- _Problem to solve_
Using the entries that follow, collect the lines where the word "Alimentare" appears.

Stored data entries
§ §

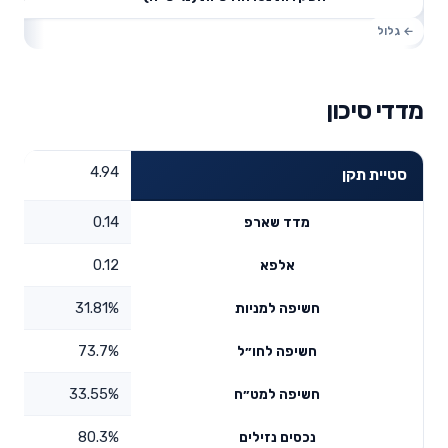
מדדי סיכון
4.94
סטיית תקן
0.14
מדד שארפ
0.12
אלפא
31.81%
חשיפה למניות
73.7%
חשיפה לחו״ל
33.55%
חשיפה למט״ח
80.3%
נכסים נזילים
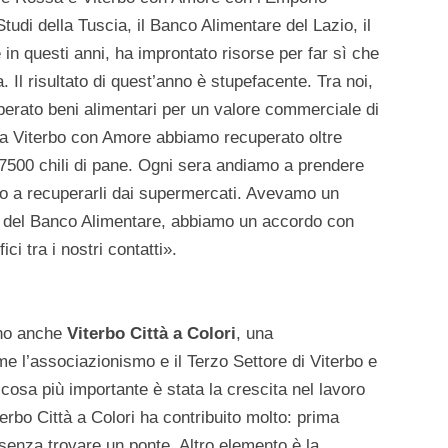
tudi della Tuscia, il Banco Alimentare del Lazio, il
in questi anni, ha improntato risorse per far sì che
a. Il risultato di quest’anno è stupefacente. Tra noi,
rato beni alimentari per un valore commerciale di
da Viterbo con Amore abbiamo recuperato oltre
re 7500 chili di pane. Ogni sera andiamo a prendere
mo a recuperarli dai supermercati. Avevamo un
to del Banco Alimentare, abbiamo un accordo con
i tra i nostri contatti».
nno anche
Viterbo Città a Colori
, una
 l’associazionismo e il Terzo Settore di Viterbo e
 cosa più importante è stata la crescita nel lavoro
terbo Città a Colori ha contribuito molto: prima
senza trovare un ponte. Altro elemento è la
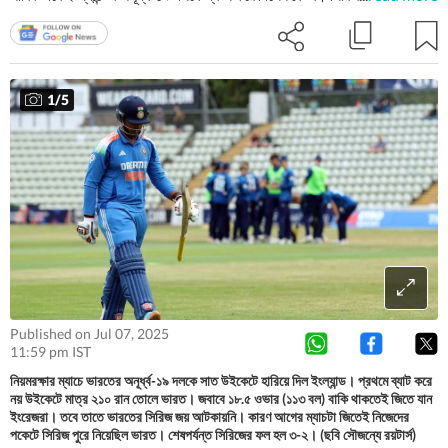
ভারতের অনূর্ধ্ব-১৯ দল। এই সিরিজে বৈভব মোট কত রান করলেন?
1
/
5
Published on Jul 07, 2025
11:59 pm IST
নিয়মরক্ষার ম্যাচে ভারতের অনূর্ধ্ব-১৯ দলকে সাত উইকেটে হারিয়ে দিল ইংল্যান্ড। প্রথমে ব্যাট করে
নয় উইকেটে মাত্র ২১০ রান তোলে ভারত। জবাবে ১৮.৫ ওভার (১১৩ বল) বাকি থাকতেই জিতে যান
ইংরেজরা। তবে তাতে ভারতের সিরিজ জয় আটকায়নি। কারণ আগের ম্যাচটা জিতেই নিজেদের
পকেটে সিরিজ পুরে নিয়েছিল ভারত। শেষপর্যন্ত সিরিজের ফল হল ৩-২। (ছবি সৌজন্যে রয়টার্স)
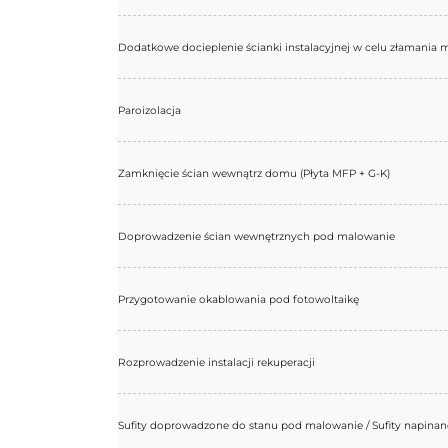
Dodatkowe docieplenie ścianki instalacyjnej w celu złamania
Paroizolacja
Zamknięcie ścian wewnątrz domu (Płyta MFP + G-K)
Doprowadzenie ścian wewnętrznych pod malowanie
Przygotowanie okablowania pod fotowoltaikę
Rozprowadzenie instalacji rekuperacji
Sufity doprowadzone do stanu pod malowanie / Sufity napinan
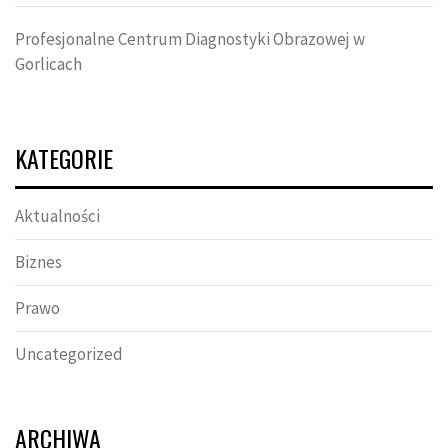
Profesjonalne Centrum Diagnostyki Obrazowej w
Gorlicach
KATEGORIE
Aktualności
Biznes
Prawo
Uncategorized
ARCHIWA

§ §

- _Task answer_
tudi della Tuscia, il Banco Alimentare del Lazio, il
to del Banco Alimentare, abbiamo un accordo con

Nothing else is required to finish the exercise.